There is much for head coach Gerard Gallant to sift through in this runway to an anticipated first-round matchup against the Devils, who flexed their organizational pipeline muscle to acquire the brilliant Timo Meier from the Sharks.
But this much is clear. Tarasenko must become the difference-maker the Blueshirts envisioned when they acquired him at the cost of a first-rounder plus Sammy Blais. The last thing GM Chris Drury and the Rangers need is for this original splash to turn into a belly flop.
Short-handed, times 3
No, I’ve never covered a game like Sunday’s, in which a team willingly played two men short before then playing three men short when K’Andre Miller was ejected in the first period with a match penalty for spitting in Drew Doughty’s face.
The whole thing would have been a farce if not for the fact that the Rangers played their most disciplined, complete match since their Feb. 11, 5-2 victory in Carolina. They were better with four defensemen than they had been with six, equally as efficient with 11 forwards as they had been with a dozen.
By the way, the last time the NHL had a 15-man minimum roster was for road games in 1952-53. It was increased to 16 for all games in 1953-54.
A costly move for Braden Schneider
Temporarily sending Braden Schneider to the Wolf Pack clears No. 4’s $925,000 hit from the Rangers cap for however long it is necessary to stow him in Hartford.
There are real-world implications, though, for the 21-year-old defenseman, who draws an $832,500 base salary on the NHL level that is reduced to $80,000 in the AHL after having already received a $92,500 signing bonus for the season.
Hence, based on a 185-day season, Schneider will be paid $432.43 per day while on the Wolf Pack roster as opposed to the $4,500 he earns daily with the Rangers.
I don’t question the Rangers not shuttling Schneider — the club’s only player not requiring waivers to be sent to the AHL — to Hartford on off days in order to save on the cap.
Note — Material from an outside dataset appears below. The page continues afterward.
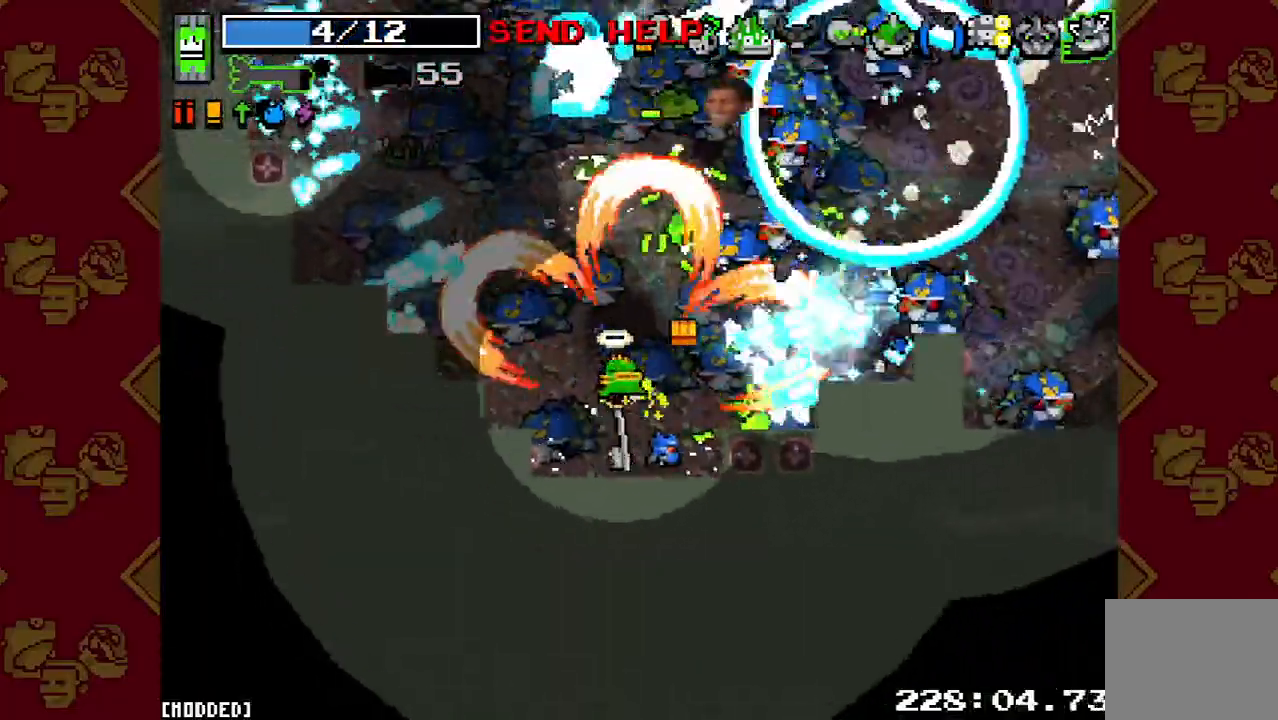
{"buttons": [], "left_stick": "right", "right_stick": "up-right", "events": [[33, "R2", "down"], [167, "R2", "up"], [267, "R2", "down"], [333, "left_stick", "down"], [400, "left_stick", "down-right"], [433, "R2", "up"], [500, "left_stick", "right"]]}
Clubs routinely did that sort of thing in the COVID-impacted 2020-21 that featured taxi squads, but it is an unsavory business maneuver.
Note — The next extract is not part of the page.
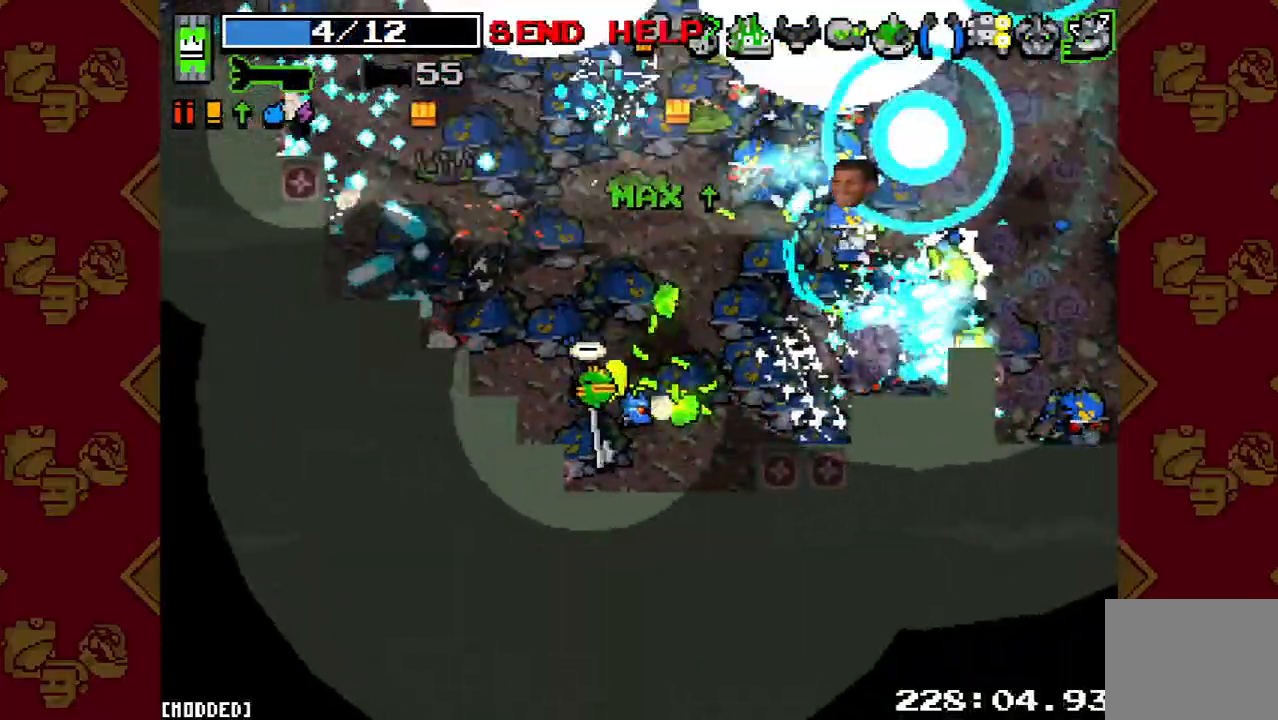
{"buttons": [], "left_stick": "left", "right_stick": "up-right", "events": [[67, "R2", "down"], [233, "R2", "up"], [300, "left_stick", "up-left"], [367, "R2", "down"], [367, "left_stick", "left"], [500, "R2", "up"]]}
I do think that the team did not quite get the urgency of maintaining a 22-player roster (at most) during the early parts of the season, through which I was a consistent scold. The extra week that Ryan Reaves was on the roster led to these ongoing machinations.
But unless it was so important for the team to get a minor leaguer back in the exchange for Vitali Kravtsov, as the Blueshirts did in acquiring 24-year-old William Lockwood from the Canucks on Saturday, then I don’t know why No. 74 wasn’t put on waivers last Monday…if not sooner.
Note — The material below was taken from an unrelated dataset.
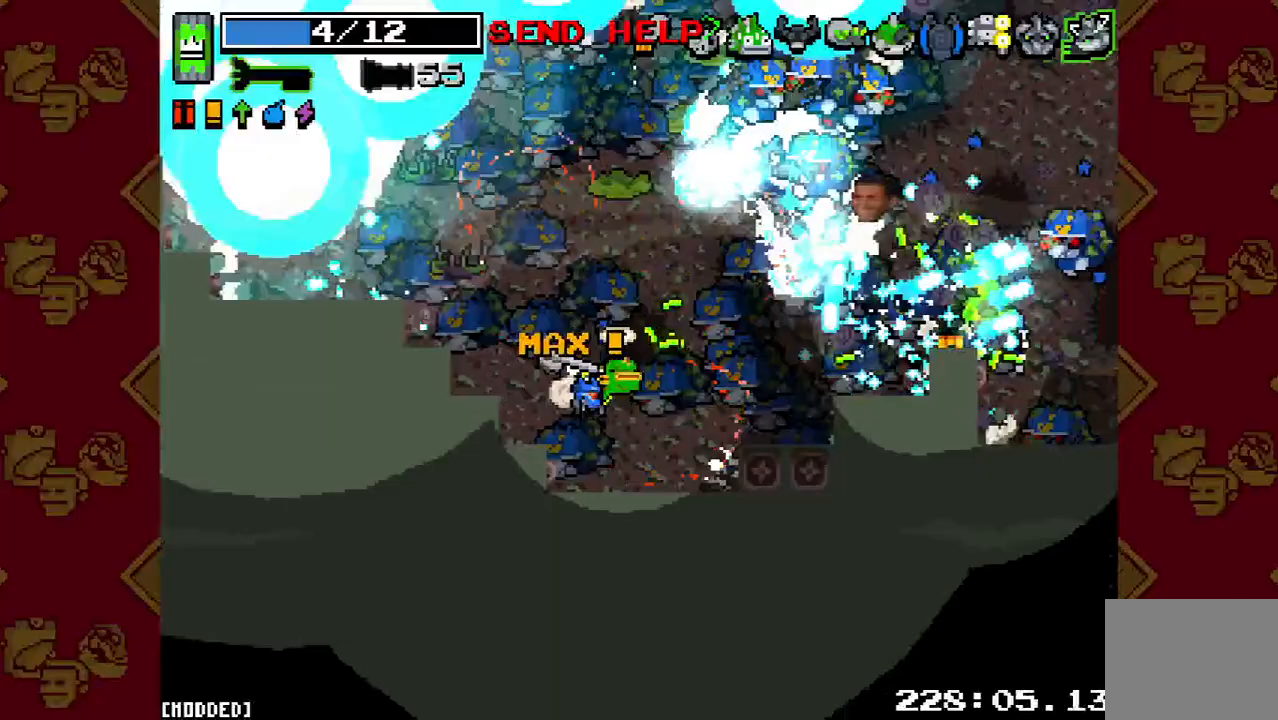
{"buttons": ["R2"], "left_stick": "down-left", "right_stick": "up-right", "events": [[133, "R2", "down"], [167, "left_stick", "down-right"], [300, "R2", "up"], [400, "R2", "down"], [500, "left_stick", "down-left"]]}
That would have cleared enough space so that these maneuvers would not have been necessary.
Zibanejad move keeps paying off
Former GM Emile Francis once acquired Eddie Giacomin in a trade with Providence of the AHL in exchange for Marcel Paille, Jim Mikol, Aldo Guidolin and Sandy McGregor on May 18, 1965. That, inarguably, was the greatest trade in franchise history.
The one in which Glen Sather acquired Ryan McDonagh from Montreal in the deal for Scott Gomez ranks up there, no doubt about that. It would rate high even if the trade did not clear the cap space that allowed the Blueshirts to sign Marian Gaborik as a free agent.
But the more Zibanejad plays for the Rangers, the more the trade in which Jeff Gorton acquired No. 93 — and a second-rounder that was traded and turned into K’Andre Miller — in exchange for Derick Brassard moves up, rung by rung by rung.